■ **Your objective**:
The records that follow are to be repeated exactly, with no pictures carried over.

■ **Supplied entries**:
========
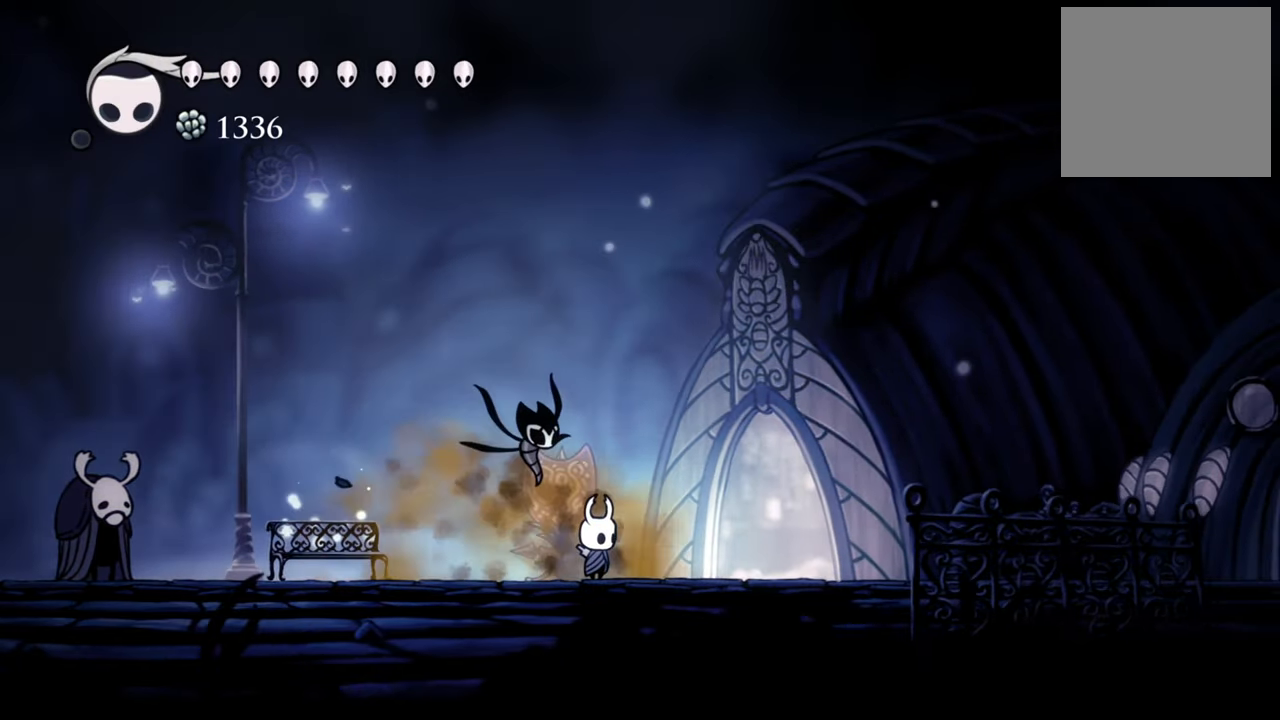
{"buttons": ["DPAD_LEFT"], "events": [[300, "DPAD_LEFT", "down"]]}
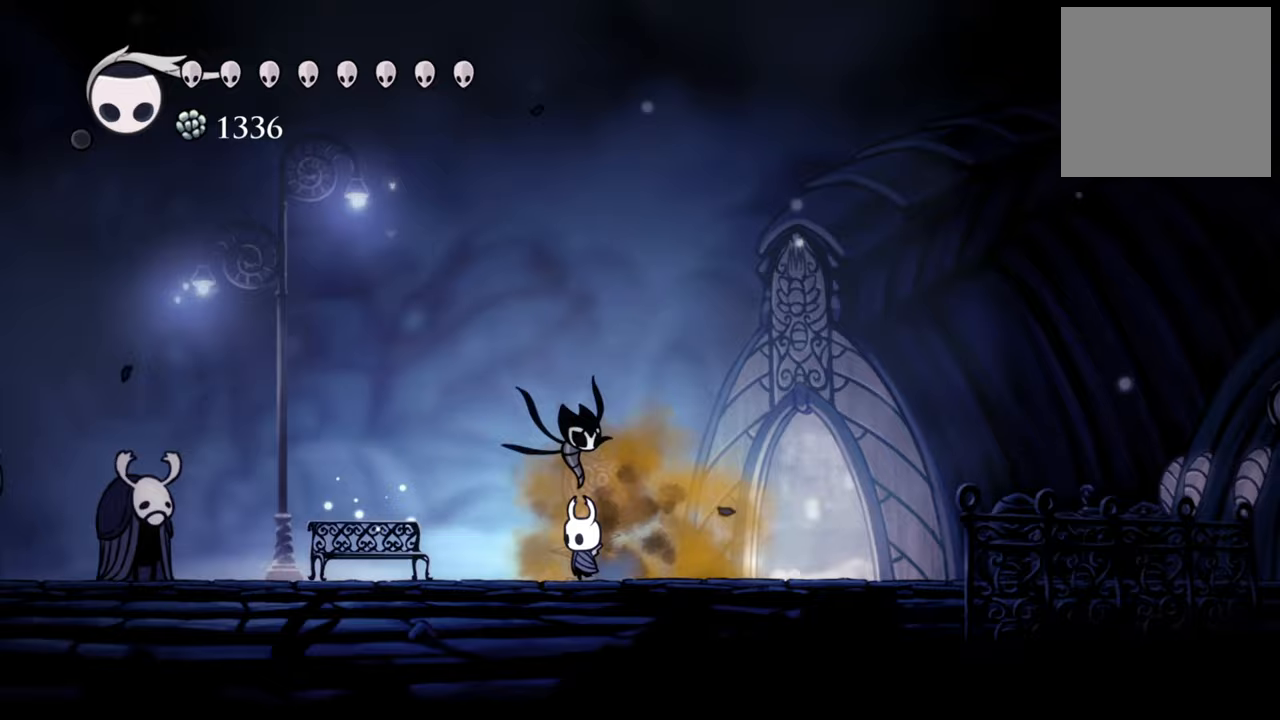
{"buttons": [], "events": [[200, "DPAD_LEFT", "up"]]}
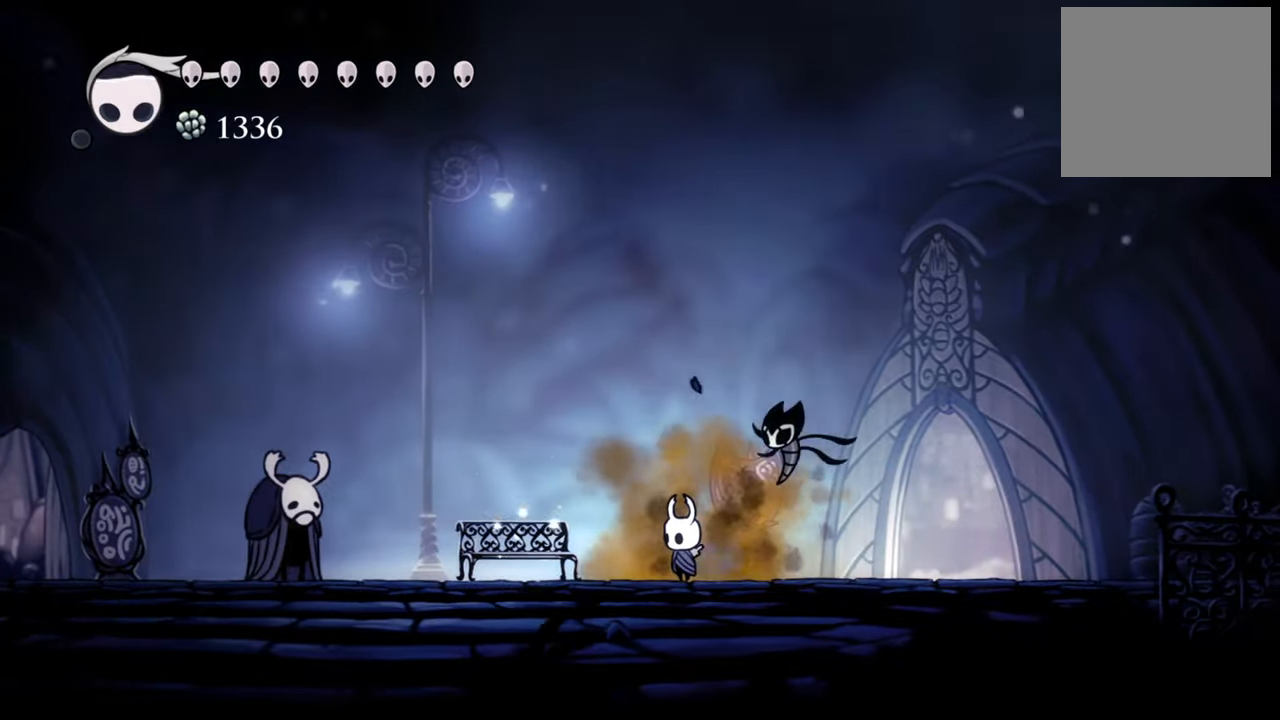
{"buttons": ["DPAD_DOWN"], "events": [[40, "DPAD_DOWN", "down"]]}
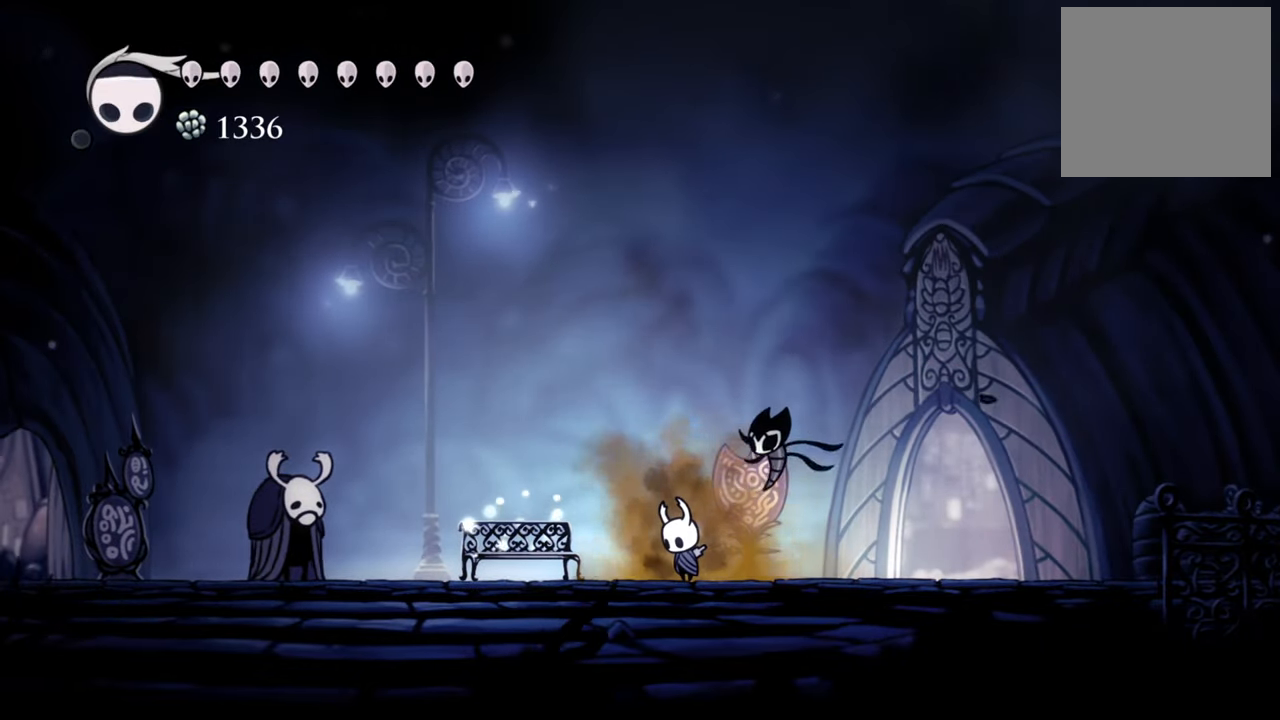
{"buttons": ["DPAD_DOWN"], "events": []}
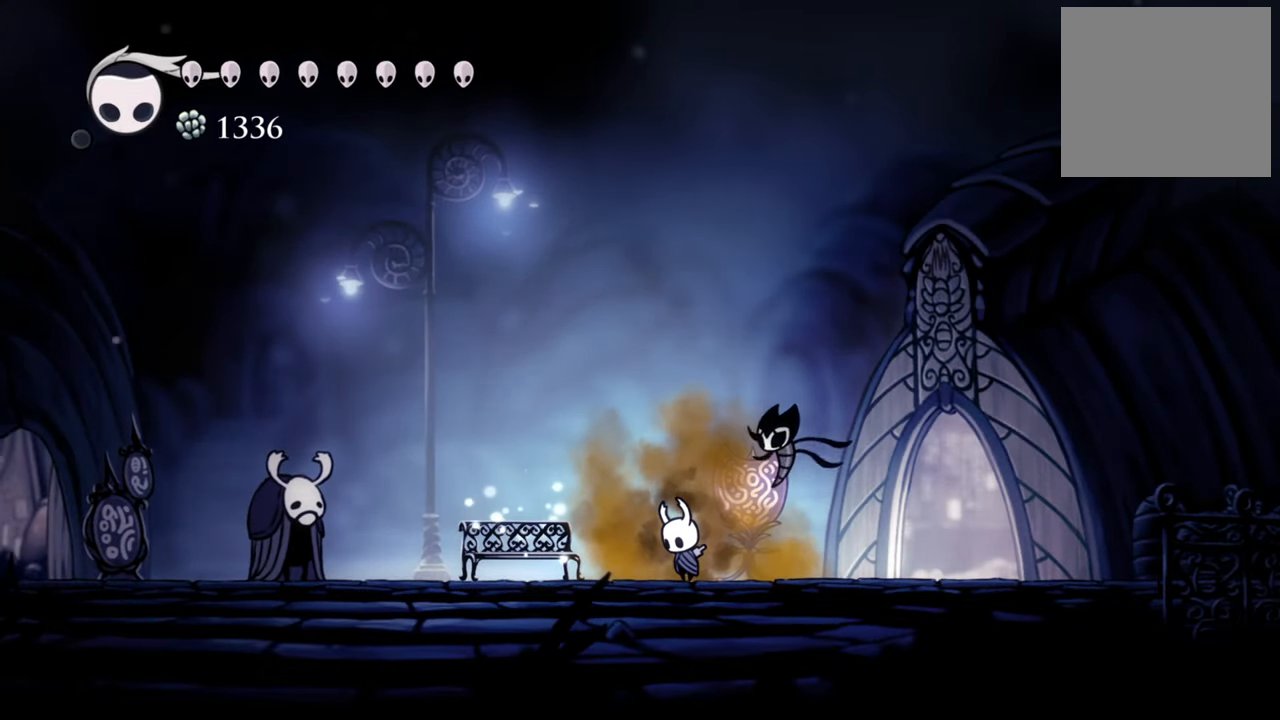
{"buttons": [], "events": [[300, "DPAD_DOWN", "up"]]}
========
■ **Written reply**:
{"buttons": ["DPAD_LEFT"], "events": [[300, "DPAD_LEFT", "down"]]}
{"buttons": [], "events": [[200, "DPAD_LEFT", "up"]]}
{"buttons": ["DPAD_DOWN"], "events": [[40, "DPAD_DOWN", "down"]]}
{"buttons": ["DPAD_DOWN"], "events": []}
{"buttons": [], "events": [[300, "DPAD_DOWN", "up"]]}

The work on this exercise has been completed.